September 04, 2008, 00:34
BobHale
quote:
Originally posted by Valentine:
quote:
"due to" means "caused by" and needs a noun, but "owing to" means "because of" and relates to a verb.


I don't ever recall hearing this distinction in US English. Due to is constantly used, owing to, never.


I don't ever recall hearing it in UK English apart from in places like this where someone is trying to tell me there is a difference. There may be slightly varying levels of formality but both forms are common enough in standard English with either nouns or verbs following.

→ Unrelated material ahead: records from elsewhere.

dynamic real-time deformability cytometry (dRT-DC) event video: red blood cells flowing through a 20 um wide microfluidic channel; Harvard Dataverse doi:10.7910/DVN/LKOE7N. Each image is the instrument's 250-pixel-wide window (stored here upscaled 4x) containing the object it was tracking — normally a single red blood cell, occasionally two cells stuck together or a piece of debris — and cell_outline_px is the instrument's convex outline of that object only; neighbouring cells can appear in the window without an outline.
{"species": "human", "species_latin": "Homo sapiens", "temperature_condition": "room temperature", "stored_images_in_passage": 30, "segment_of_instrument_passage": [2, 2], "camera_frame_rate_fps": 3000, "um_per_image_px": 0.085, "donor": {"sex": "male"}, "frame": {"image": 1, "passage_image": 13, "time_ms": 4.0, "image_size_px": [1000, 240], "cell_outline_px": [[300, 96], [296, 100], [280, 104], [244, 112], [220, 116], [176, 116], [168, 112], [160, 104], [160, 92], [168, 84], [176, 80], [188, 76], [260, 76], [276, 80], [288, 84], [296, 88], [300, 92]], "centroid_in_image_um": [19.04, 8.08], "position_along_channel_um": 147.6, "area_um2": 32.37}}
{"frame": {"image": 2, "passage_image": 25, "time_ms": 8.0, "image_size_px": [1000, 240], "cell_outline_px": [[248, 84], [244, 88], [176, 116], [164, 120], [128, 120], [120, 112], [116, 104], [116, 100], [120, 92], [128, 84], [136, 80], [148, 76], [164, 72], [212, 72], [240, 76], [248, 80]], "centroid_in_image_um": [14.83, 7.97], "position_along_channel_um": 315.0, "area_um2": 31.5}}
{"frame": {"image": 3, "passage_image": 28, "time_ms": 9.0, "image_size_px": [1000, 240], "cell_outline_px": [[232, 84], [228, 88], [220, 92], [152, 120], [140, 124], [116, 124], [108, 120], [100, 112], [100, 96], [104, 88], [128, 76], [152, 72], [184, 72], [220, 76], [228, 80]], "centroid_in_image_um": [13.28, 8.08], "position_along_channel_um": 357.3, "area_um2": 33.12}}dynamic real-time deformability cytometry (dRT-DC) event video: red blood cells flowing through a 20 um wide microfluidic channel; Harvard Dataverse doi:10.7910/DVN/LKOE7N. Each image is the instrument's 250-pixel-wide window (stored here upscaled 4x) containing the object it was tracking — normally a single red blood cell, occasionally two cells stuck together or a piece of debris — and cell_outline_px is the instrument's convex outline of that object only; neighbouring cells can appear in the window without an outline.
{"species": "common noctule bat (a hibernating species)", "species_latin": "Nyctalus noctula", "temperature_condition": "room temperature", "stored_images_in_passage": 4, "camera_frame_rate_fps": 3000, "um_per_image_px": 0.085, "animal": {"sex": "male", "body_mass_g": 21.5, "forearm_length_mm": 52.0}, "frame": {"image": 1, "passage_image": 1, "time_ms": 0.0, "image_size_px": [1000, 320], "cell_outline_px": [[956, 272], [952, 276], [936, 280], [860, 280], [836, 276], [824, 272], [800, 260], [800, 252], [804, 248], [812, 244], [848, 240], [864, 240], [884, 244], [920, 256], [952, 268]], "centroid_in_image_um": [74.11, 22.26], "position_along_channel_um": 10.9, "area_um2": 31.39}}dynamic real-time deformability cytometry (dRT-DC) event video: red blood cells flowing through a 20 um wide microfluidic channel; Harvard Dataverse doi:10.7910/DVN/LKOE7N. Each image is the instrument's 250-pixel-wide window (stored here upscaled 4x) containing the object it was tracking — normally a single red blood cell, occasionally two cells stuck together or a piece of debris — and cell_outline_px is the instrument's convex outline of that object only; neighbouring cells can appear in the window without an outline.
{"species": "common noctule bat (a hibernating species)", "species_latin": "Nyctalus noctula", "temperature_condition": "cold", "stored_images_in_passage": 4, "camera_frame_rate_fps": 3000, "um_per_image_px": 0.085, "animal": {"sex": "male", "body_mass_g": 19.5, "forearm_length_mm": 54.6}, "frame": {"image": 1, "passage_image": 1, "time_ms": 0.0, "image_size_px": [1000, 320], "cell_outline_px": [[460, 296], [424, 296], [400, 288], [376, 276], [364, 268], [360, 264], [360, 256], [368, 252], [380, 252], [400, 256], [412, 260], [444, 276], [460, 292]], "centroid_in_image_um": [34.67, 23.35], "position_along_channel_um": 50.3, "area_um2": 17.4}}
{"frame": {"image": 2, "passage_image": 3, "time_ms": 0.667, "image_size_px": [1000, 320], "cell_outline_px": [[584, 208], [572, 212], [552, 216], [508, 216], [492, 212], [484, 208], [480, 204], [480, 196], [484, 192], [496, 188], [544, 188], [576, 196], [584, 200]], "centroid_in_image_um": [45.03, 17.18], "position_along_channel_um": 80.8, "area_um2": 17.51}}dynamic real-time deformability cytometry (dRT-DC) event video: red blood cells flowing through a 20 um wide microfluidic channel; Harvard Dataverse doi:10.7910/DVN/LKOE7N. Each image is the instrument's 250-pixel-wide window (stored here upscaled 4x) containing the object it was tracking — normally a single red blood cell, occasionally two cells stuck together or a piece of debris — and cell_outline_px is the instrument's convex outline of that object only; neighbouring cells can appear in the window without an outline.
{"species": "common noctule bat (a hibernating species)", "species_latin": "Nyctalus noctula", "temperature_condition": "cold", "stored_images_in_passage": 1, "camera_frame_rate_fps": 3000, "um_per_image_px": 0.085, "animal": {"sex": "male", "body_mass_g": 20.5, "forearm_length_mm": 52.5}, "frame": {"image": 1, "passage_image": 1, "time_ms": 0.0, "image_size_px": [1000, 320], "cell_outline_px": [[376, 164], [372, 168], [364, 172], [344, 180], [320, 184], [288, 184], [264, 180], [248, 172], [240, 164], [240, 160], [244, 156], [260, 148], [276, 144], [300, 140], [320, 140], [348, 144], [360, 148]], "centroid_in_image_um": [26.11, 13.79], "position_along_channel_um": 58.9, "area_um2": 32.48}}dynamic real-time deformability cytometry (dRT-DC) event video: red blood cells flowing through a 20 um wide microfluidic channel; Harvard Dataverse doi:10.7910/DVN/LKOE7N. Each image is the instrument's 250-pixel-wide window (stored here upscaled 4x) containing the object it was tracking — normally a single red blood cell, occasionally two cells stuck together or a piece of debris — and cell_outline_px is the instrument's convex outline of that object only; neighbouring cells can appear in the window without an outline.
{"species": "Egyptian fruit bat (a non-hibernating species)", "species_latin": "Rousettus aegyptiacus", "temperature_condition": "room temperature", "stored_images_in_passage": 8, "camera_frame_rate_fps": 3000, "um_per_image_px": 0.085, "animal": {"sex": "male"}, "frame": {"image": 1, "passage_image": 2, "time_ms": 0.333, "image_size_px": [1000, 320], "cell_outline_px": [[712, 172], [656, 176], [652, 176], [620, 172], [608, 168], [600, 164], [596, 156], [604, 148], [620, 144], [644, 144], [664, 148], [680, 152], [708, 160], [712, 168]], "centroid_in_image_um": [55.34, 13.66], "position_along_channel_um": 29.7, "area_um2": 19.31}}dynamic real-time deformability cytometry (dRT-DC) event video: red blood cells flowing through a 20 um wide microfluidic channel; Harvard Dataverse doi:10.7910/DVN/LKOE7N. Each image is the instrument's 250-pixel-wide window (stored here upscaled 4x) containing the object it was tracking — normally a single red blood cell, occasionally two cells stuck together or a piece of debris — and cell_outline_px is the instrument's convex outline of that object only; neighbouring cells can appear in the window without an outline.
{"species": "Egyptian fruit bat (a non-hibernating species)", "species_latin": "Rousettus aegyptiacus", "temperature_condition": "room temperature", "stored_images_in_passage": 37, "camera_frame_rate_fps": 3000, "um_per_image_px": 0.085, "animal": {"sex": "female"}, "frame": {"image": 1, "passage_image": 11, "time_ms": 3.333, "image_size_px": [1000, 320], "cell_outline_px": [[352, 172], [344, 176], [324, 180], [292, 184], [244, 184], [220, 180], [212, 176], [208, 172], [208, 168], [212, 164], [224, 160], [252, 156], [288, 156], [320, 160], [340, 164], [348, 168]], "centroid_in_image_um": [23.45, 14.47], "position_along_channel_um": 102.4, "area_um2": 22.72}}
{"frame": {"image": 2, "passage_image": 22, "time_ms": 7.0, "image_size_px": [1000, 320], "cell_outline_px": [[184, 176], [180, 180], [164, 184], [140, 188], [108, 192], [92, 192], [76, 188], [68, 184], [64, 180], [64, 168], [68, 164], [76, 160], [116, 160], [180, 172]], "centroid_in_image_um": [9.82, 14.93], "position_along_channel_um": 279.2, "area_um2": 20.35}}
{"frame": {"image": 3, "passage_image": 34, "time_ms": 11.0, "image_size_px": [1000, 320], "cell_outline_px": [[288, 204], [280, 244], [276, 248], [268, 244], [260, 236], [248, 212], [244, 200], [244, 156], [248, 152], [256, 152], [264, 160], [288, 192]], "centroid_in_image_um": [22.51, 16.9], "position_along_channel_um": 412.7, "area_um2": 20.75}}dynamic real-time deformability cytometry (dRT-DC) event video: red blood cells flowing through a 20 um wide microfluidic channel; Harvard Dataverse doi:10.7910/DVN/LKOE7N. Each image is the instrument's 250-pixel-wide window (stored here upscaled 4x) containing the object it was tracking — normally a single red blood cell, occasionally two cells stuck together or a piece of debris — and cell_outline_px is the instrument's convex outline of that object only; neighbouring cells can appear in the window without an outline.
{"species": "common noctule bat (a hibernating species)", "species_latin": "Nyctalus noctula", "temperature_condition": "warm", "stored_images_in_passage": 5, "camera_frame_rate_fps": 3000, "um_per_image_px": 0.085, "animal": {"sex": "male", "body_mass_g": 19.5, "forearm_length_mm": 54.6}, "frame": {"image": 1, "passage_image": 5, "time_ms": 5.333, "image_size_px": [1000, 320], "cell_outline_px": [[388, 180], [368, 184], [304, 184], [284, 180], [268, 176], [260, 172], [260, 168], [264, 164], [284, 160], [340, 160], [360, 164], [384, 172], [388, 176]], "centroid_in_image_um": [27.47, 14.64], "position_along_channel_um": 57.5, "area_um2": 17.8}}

"No man but a blockhead ever wrote except for money." Samuel Johnson.
September 07, 2008, 20:00
Kalleh
I thought this comment from Fowler's was priceless:
quote:
Fowler's Modern English Usage says that "none" is not short for "not one" and although using a singular verb is more common, using a plural verb has also been an acceptable option since the reign of King Alfred.
Since the reign of King Alfred? Big Grin
September 08, 2008, 00:21
tinman
Wide Wide Words
quote:
People assume that none is a condensed form of no one or not one. As both always take a singular verb, the argument goes, so must none. However, the amateur etymologisers have got it slightly but seriously wrong. Our modern form none comes from the Old English nan. Though this is indeed a contraction of ne an, no one, it was inflected in Old English and had different forms in singular and plural, showing that it was commonly used both ways — King Alfred used it in the plural as far back as the year 888.

September 08, 2008, 16:06
goofy
There are many Old English examples of none inflected for the plural, for instance
King Ælfred, Boethius de consolatione philosophiæ. XIV, 2
⁊ þa ungesceadƿisan neotena ne ƿilniaþ nanes oðres feos.
"while the irrational cattle are desirous of no other wealth"

But I couldn't find an Old English instance of none as the subject of a plural verb. I found an example from 1300:
South English Legendary: Thomas Becket, Archbishop of Canterbury 1182: His limes al-so he bi-heold, hou faire heo weren and freo, Þe hondene faire and longe fingres, fairore ne miȝten none beo.
"He also beheld his limbs, how fair and free they were, the fair hands and long fingers, none could be fairer."